🤖 AI Summary
This work addresses the geometric mismatch inherent in applying continuous flow models to discrete language generation—stemming from Euclidean regression losses—and the efficiency bottleneck of autoregressive sequential decoding. To overcome these limitations, the authors propose a geometrically aligned, single-step discrete flow generation framework that collapses the generative trajectory into a direct mapping.
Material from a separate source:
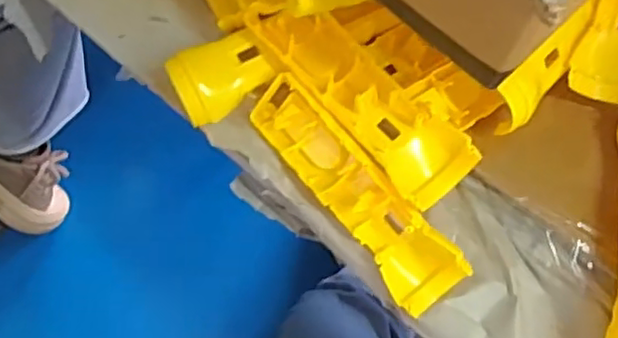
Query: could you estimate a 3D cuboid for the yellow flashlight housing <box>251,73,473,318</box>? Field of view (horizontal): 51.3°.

By leveraging the intrinsic geometry of the probability simplex, they formulate a training objective that enables, for the first time, a theoretically sound adaptation of flow-based models to discrete domains. Experimental results demonstrate that the proposed method preserves the discrete nature of language while significantly improving both the quality and efficiency of parallel generation, outperforming state-of-the-art non-autoregressive approaches.
📝 Abstract
The sequential nature of autoregressive next-token prediction imposes a fundamental speed limit on large language models. While continuous flow models offer a path to parallel generation, they traditionally demand expensive iterative integration. Flow Maps bypass this bottleneck by compressing generative trajectories into single-step mappings, theoretically enabling the generation of full text sequences from noise in a single forward pass. However, standard formulations rely on Euclidean regression losses that are geometrically ill-suited for discrete data. In this work, we resolve this conflict with Discrete Flow Maps, a framework that reconciles trajectory compression with the geometry of the probability simplex. We recast standard flow map training for the discrete domain, aligning the training dynamics with the discrete nature of language. Empirically, this strict geometric alignment allows our method to surpass previous state-of-the-art results in discrete flow modeling.